Civil Advocacy Clinic

“Institutions of justice are not built of marble or brick but of people within, and the words ‘Equal Justice under Law’ carved over the towering pillars of the Supreme Court only have meaning if we give them meaning. Thus, when we encounter systemic threats to the ideals of justice, we cannot feel content or absolved by simply knowing our individual actions are pure when the system around us is not.”

— Daniel L. Hatcher, Injustice, Inc.

"Hatcher exposes an urgent paradox at the heart of American governance: why, and how, are states and localities teaming up with corporations to squeeze profits from societys poorest? The Poverty Industry breaks fresh ground. Every American who cares about the intersection of private profits and public justice should read this book, and wrestle with its arguments. Hatcher marshals years of legal experience and research towards fulfilling the muckrakers calling: 'to comfort the afflicted, and afflict the comfortable.' But he also goes a step further.

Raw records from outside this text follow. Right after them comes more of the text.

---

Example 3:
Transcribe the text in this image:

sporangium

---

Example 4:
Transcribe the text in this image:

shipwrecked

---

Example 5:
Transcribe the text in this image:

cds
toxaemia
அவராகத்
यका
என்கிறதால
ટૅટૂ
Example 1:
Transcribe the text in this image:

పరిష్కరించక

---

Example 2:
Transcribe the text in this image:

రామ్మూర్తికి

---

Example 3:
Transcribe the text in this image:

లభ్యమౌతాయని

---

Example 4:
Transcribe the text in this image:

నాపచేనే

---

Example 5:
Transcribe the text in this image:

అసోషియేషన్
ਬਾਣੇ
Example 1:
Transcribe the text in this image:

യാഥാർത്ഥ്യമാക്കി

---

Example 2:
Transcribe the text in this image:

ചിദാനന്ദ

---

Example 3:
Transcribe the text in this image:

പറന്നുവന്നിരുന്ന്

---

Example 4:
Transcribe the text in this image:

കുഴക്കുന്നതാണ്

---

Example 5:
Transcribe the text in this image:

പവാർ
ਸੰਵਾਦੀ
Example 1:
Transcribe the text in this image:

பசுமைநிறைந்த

In The Poverty Industry, he combines a practitioners depth with a journalists flair for storytelling, to generate the first complete account of a little-known phenomenon that should be of interest to every reader with a conscience."

-- Sarah Stillman, staff writer for The New Yorker

Book cover titled 'The Poverty Industry: The Exploitation of America's Most Vulnerable Citizens' by Daniel L. Hatcher, featuring a black and white photograph of a government building with a listless American flag.

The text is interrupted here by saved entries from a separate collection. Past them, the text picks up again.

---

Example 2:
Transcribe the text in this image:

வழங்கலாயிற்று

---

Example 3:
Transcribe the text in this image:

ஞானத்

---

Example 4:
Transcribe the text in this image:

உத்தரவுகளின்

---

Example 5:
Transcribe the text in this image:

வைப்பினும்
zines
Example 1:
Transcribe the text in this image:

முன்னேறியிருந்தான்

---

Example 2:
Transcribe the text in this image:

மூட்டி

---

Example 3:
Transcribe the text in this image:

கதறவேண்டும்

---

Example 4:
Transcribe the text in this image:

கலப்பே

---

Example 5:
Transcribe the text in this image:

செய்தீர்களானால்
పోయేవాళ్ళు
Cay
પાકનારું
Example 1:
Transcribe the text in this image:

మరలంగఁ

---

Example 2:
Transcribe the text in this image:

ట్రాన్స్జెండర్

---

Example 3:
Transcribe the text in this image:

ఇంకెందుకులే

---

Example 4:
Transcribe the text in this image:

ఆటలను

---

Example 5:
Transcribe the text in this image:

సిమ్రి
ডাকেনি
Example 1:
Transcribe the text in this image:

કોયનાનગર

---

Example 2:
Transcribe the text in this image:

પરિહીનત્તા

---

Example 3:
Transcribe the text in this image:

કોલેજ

Daniel L. Hatcher has long been a scholar, advocate, and teacher on poverty and justice. He is currently a Professor of Law in the University of Baltimore’s Civil Advocacy Clinic and author of "Injustice, Inc.: How America's Justice System Commodifies Children and the Poor," and "The Poverty Industry: The Exploitation of America's Most Vulnerable Citizens."


Before joining the faculty in 2004, Hatcher was an assistant director of advocacy with the Maryland Legal Aid Bureau. He previously worked as a staff attorney for Legal Aid representing children pulled into the Baltimore foster care system, and he represented adult clients in all poverty law matters—including public benefits, housing, consumer, and family law issues. He was also a senior staff attorney with the Children's Defense Fund where he worked on policy development and legislative advocacy in areas impacting child and family poverty. Hatcher's current work at the University of Baltimore School of Law includes teaching in the Civil Advocacy Clinic, in addition to Contracts and other courses.

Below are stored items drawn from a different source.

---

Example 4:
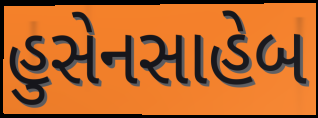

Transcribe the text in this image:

હુસેનસાહેબ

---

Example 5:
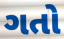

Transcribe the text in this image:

ગતો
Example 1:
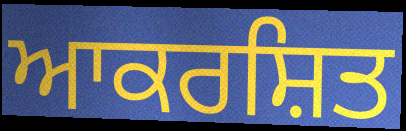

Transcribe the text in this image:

ਆਕਰਸ਼ਿਤ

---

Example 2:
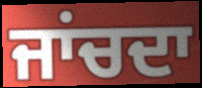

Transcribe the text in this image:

ਜਾਂਚਦਾ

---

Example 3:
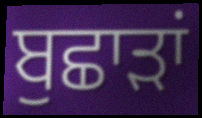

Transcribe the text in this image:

ਬੁਛਾੜਾਂ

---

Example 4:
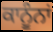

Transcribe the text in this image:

ਕਾਨੂੰਨਾਂ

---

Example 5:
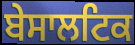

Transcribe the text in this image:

ਬੇਸਾਲਟਿਕ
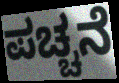
ಪಚ್ಚನೆ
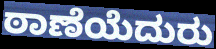
ಠಾಣೆಯೆದುರು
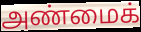
அண்மைக்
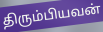
திரும்பியவன்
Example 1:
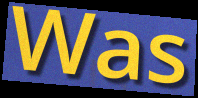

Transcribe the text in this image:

Was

Hatcher's scholarship has revealed how government institutions of welfare and justice generate revenue by commodifying the vulnerable populations they exist to serve, often with the assistance of private contractors—violating ethics, laws, constitutional requirements, and agency purpose. His 2006 article, Foster Children Paying for Foster Care, exposed how state foster care agencies take children’s Social Security benefits and other resources and has spurred litigation and legislative reform across the country. His additional articles uncovered the commodified harm and legal concerns of multiple child support cost recovery strategies, child welfare revenue schemes, Medicaid maximization and diversion strategies, nursing home revenue schemes, school-based Medicaid revenue schemes, vast contractual partnerships with private revenue contractors, and more—all undermining agency purpose and diverting funds intended to help vulnerable populations into state revenue and private profit. His first book, The Poverty Industry (NYU Press, 2016), further revealed the seemingly endless revenue mechanisms used by human service agencies, subverting their missions and partnering with private companies to use vulnerable populations as revenue tools. His second book, Injustice, Inc. (UC Press 2023), reveals even greater concerns: how our very systems of justice are also part of the poverty industry, including foundational courts, prosecutors, probation, police, and detention facilities, all using unconstitutional and unethical contractual revenue operations—like a factory—extracting revenue and resources from impoverished children and families.

Hatcher’s scholarship and advocacy has attracted national attention, including extensive press coverage, federal and state legislative investigations, testimony before Congress and several state legislatures, his amicus brief to the U.S. Supreme Court, citation in multiple Congressional Research Service reports, requests to draft federal and state legislation—and has spurred litigation and law reform across the country.